Um dieses Kriterium anzuwenden, werden wir insbesondere darauf achten, was die Parteien als makroökonomische Ziel(e) ihrer Finanzpolitik benennen und ob sie entsprechende Vorschläge präsentieren. Dabei geht es unter anderem auch darum, wie sie planen mit der Schuldenbremse umzugehen. Denn in ihrer jetzigen Ausgestaltung führt die Schuldenbremse dazu, dass die Wirtschaft immer dann ausgebremst werden muss, sobald sie sich der Vollauslastung annähert. Dies ließe sich auf verschiedene Weisen korrigieren, zum Beispiel über eine Anpassung der einfachgesetzlich geregelten Berechnungsmethoden im „Getriebe“ der Schuldenbremse oder, mit höheren politischen Hürden, einer Verfassungsreform.

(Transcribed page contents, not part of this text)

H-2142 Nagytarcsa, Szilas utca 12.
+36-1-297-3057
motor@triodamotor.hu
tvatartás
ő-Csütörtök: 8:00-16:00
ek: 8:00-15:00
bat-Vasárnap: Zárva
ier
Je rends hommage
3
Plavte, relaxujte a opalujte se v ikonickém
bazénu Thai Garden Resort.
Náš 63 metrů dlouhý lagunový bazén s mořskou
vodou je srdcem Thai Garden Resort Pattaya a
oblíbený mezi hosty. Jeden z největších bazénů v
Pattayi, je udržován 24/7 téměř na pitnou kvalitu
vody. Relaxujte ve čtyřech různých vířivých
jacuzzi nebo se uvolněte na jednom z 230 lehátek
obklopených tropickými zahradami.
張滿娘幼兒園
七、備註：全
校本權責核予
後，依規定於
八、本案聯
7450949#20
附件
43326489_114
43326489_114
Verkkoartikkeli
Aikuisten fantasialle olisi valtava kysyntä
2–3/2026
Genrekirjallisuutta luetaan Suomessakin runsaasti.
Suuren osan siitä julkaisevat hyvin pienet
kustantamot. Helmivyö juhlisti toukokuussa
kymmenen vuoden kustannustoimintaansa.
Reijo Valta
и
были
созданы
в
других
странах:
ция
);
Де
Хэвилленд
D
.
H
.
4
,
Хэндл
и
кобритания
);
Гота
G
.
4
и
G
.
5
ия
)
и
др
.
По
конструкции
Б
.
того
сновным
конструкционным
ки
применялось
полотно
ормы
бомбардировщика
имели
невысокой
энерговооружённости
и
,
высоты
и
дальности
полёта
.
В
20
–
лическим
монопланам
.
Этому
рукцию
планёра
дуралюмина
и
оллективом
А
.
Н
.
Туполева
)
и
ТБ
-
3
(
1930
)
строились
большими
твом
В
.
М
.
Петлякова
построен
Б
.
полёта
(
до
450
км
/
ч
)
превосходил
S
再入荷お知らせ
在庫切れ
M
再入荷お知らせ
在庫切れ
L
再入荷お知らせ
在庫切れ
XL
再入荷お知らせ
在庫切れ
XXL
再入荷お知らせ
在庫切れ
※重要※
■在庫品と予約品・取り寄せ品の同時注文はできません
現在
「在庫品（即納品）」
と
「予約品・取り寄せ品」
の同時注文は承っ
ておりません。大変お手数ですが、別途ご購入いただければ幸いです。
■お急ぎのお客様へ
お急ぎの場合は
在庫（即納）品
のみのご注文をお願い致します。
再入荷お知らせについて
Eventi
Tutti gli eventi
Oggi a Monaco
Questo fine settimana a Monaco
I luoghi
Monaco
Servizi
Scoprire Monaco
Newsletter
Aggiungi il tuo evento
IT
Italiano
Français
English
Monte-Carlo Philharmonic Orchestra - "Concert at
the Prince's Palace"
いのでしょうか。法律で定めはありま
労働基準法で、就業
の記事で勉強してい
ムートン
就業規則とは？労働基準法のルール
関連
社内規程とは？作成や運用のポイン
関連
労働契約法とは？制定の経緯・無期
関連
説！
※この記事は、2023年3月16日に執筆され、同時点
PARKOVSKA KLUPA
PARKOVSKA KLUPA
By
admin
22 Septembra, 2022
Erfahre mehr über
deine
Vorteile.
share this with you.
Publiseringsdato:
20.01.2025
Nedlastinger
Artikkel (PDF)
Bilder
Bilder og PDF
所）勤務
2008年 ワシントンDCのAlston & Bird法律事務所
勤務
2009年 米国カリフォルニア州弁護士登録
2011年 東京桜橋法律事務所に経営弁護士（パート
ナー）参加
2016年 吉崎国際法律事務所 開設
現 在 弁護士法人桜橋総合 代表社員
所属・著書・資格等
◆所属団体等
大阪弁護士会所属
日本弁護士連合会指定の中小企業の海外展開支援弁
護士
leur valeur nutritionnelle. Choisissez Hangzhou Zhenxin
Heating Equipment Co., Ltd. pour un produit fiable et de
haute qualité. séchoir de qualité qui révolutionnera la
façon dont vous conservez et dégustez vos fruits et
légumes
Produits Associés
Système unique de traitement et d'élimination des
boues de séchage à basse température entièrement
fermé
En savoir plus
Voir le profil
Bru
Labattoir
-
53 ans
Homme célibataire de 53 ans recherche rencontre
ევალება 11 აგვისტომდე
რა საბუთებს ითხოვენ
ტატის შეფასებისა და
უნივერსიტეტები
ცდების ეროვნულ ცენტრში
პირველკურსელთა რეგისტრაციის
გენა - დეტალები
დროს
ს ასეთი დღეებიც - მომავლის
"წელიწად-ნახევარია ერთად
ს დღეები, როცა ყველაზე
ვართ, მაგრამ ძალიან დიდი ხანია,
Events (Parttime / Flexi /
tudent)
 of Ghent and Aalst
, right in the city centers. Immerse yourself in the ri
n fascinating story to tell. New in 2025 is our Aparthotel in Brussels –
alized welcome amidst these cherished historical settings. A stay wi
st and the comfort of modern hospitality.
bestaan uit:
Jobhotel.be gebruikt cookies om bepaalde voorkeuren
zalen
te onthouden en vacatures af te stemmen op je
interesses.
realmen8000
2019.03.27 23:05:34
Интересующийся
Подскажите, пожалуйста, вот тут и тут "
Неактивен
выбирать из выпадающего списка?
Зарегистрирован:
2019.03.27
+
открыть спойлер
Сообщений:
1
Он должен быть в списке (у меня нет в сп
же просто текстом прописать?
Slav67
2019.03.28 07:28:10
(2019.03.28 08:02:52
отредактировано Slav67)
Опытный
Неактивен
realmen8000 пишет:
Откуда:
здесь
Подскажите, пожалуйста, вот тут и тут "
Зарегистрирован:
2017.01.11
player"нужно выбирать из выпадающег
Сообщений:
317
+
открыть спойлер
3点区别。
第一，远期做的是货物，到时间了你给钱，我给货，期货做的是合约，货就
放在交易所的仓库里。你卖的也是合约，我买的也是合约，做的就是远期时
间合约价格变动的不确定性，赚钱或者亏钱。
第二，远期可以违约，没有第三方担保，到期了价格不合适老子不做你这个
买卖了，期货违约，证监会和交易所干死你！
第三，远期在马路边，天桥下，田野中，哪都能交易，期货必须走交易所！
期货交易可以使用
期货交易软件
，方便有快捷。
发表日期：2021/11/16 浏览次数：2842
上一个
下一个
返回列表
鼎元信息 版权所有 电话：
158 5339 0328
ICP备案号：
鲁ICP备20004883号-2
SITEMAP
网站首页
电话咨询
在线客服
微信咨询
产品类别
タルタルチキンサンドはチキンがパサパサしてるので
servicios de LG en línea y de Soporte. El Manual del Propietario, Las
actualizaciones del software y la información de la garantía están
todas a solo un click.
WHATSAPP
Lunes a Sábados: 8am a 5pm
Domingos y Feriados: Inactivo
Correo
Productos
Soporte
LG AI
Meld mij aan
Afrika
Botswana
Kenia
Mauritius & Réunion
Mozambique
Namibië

Dies bringt uns zum letzten Kriterium für gute Finanzpolitik heute: ein Alarmsystem, das rechtzeitig auslöst, wenn sich die Rahmenbedingungen für Finanzpolitik wieder grundlegend ändern sollten. Der Wandel, der die alten Maßstäbe für Zukunftsfähigkeit überholt hat, war vor allem ein Rückgang des Zinsniveaus. Dies hat die tatsächlichen Kosten, die die Verschuldung im Haushalt verursacht, sprich die Zinsausgaben, erheblich abgesenkt. Weil sich die Lage in Zukunft jedoch wieder ändern könnte, gilt es Zinsen und insbesondere die Zinsquote, also das Verhältnis zwischen Zinskosten und dem Haushalt, im Blick zu behalten. Bei der Analyse der Wahlprogramme werden wir darauf achten, ob die jeweiligen Vorschläge ein solches oder ähnliches Alarmsystem beinhalten, um der Kontextabhängigkeit guter Finanzpolitik Rechnung zu tragen.
Bald ist Wahl
Am 26. September ist Bundestagswahl. Die Mehrzahl der Wahlprogramme ist bereits veröffentlicht, der Prozess der politischen Meinungsbildung in vollem Gange. Diesen wollen wir unterstützen, indem wir die hier beschriebenen Maßstäbe für eine zukunftsfähige Finanzpolitik in der Praxis anwenden. Dafür werden wir einerseits eine Reihe von Fachgesprächen veranstalten: „Reden wir über Geld – die Wahlprogramme im Finanzpolitischen Check“. In dieser Reihe werden wir – so die Terminkalender und Kapazitäten es ermöglichen – mit FinanzexpertInnen aller demokratischen Parteien über ihre Programme reden. Los geht es mit Sven Kindler vom Bündnis 90/die Grünen am 24.6 um 19 Uhr. Andererseits werden wir im Laufe des Sommers eine Veröffentlichung herausgeben, in der wir die entsprechenden Wahlprogramme unter die finanzpolitische Lupenehmen. Damit, so hoffen wir, können wir eine Hilfe leisten bei der Identifikation zukunftsfähiger Finanzpolitik in diesem Wahljahr.